The authors of recent autism genomics publications vary in the boldness with which they relate the role of parental mutation rate to neurodevelopmental phenotypes, reflecting not only their data but the range of hypotheses under consideration. O'Roak et al. (Nature 485, 246–250, 2012) found a 4:1 ratio of paternal to maternal de novo point mutations in 677 individual exomes from 209 families with autism spectrum disorders (ASD). They state that this difference in parental origin and the correlation of de novo variant frequency with paternal age are “consistent with the modest increased risk for children of older fathers to develop ASD.”

Kong et al. (Nature 488, 471–475, 2012) analyzed mutation rates across the genomes of 78 trios and found by multiple regression that the mutational effect of parental age is only significant for the paternal contribution (at 2.01 mutations per year). Sanders et al. (Nature 485, 237–241, 2012) examined the exomes of 238 pedigrees with an affected proband and found an increase in de novo single-nucleotide variations (SNVs) with paternal age, noting the strong correlation between paternal and maternal age. By comparing coding SNVs in 200 sibling pairs discordant for ASD, these authors estimated that at least 14% of individuals with ASD in the Simons Simplex collection carry de novo SNVs influencing autism risk. Neale et al. (Nature 485, 242–245, 2012) reported that both maternal and paternal age strongly influenced the number of de novo nonsense and missense SNVs in the exomes of 175 ASD probands, but there was no evidence for paternal excess. An elevated ratio of paternal to maternal mutations was also found for SNVs in a single pedigree (Nat. Genet. 44, 1277–1281, 2012) and for microsatellites (Nat. Genet. 44, 1161–1165, 2012). These findings have recently been reviewed by Matthew Hurles (Nat. Genet. 44, 1174–1176, 2012).
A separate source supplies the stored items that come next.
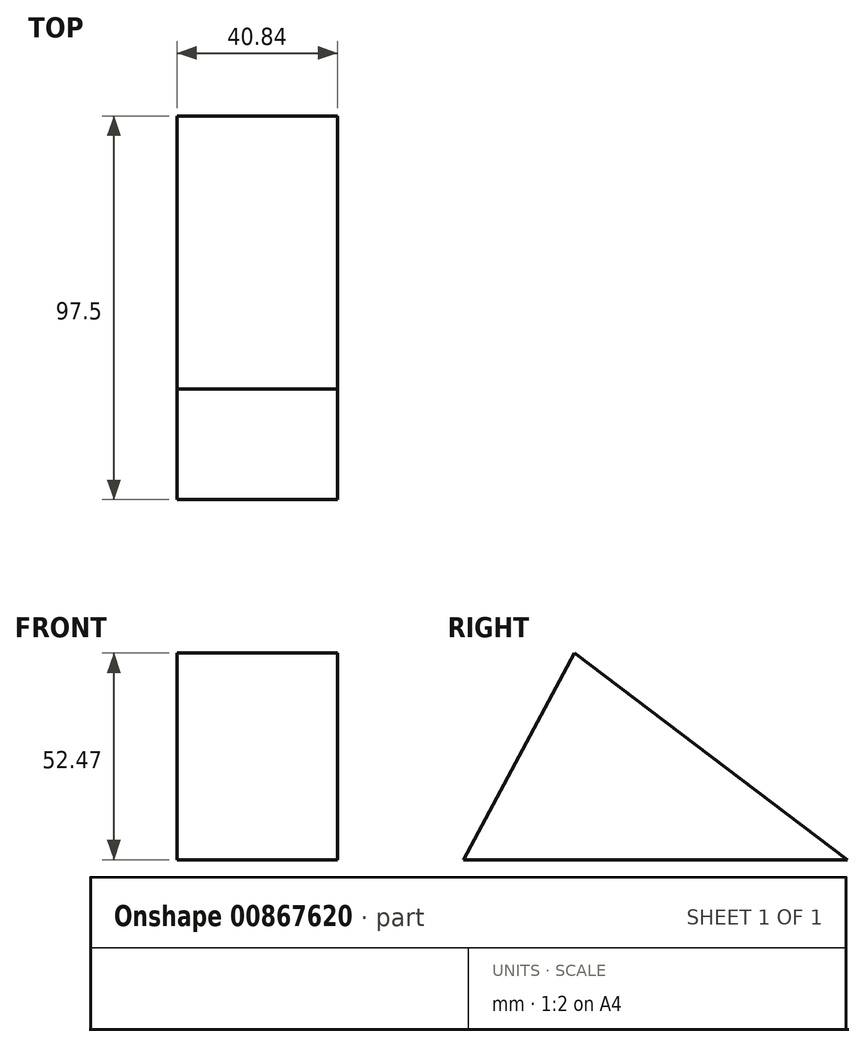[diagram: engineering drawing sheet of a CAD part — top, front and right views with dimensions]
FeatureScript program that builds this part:
annotation { "Feature Type Name" : "Feature", "Feature Type Description" : "" }
export const myFeature = defineFeature(function(context is Context, id is Id, definition is map)
    precondition{}
    {
        {
            var Q0;
            Q0=qCreatedBy(makeId("Right.planeOp"),FACE);
            var sketch = newSketch(context, id + "F0", { "sketchPlane" : qUnion([Q0])});
            skLineSegment(sketch, "E0", {"start": v(-28.16, -52.47) * mm, "end": v(0, 0) * mm});
            skLineSegment(sketch, "E1", {"start": v(0, 0) * mm, "end": v(69.34, -52.47) * mm});
            skLineSegment(sketch, "E2", {"start": v(69.34, -52.47) * mm, "end": v(-28.16, -52.47) * mm});
            skSolve(sketch);
        }
        {
            var Q0;
            Q0 = qSketchRegion(id + "F0", true);
            extrude(context, id + "F1", {"entities" : qUnion([Q0]), "depth" : 40.84 * mm, "offsetDistance" : 25.4 * mm});
        }
    });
The maternal age contribution to autism does not need to be entirely genetic. Indeed, research into environmental influences has shown some resurgence since the twin-based heritability estimate for autism was revised downward by Hallmayer et al. (Arch. Gen. Psychiatry 68, 1095–1102, 2011). Sequencing studies aimed at determining the heritable and de novo mutational burden and specific mutational patterns will in the foreseeable future be smaller and more prone to bias than epidemiological studies and typically address the readily interpretable genetic component of neurodevelopmental disorders. Not all evidence implicating genetic variants in complex conditions will be consistent with a single mechanism. While we are trying to find all of the causal influences, journals and referees need to give authors space and encouragement to represent the supporting evidence in a full and skeptical way, lest we miss an opportunity to understand the mechanisms of developmental disabilities.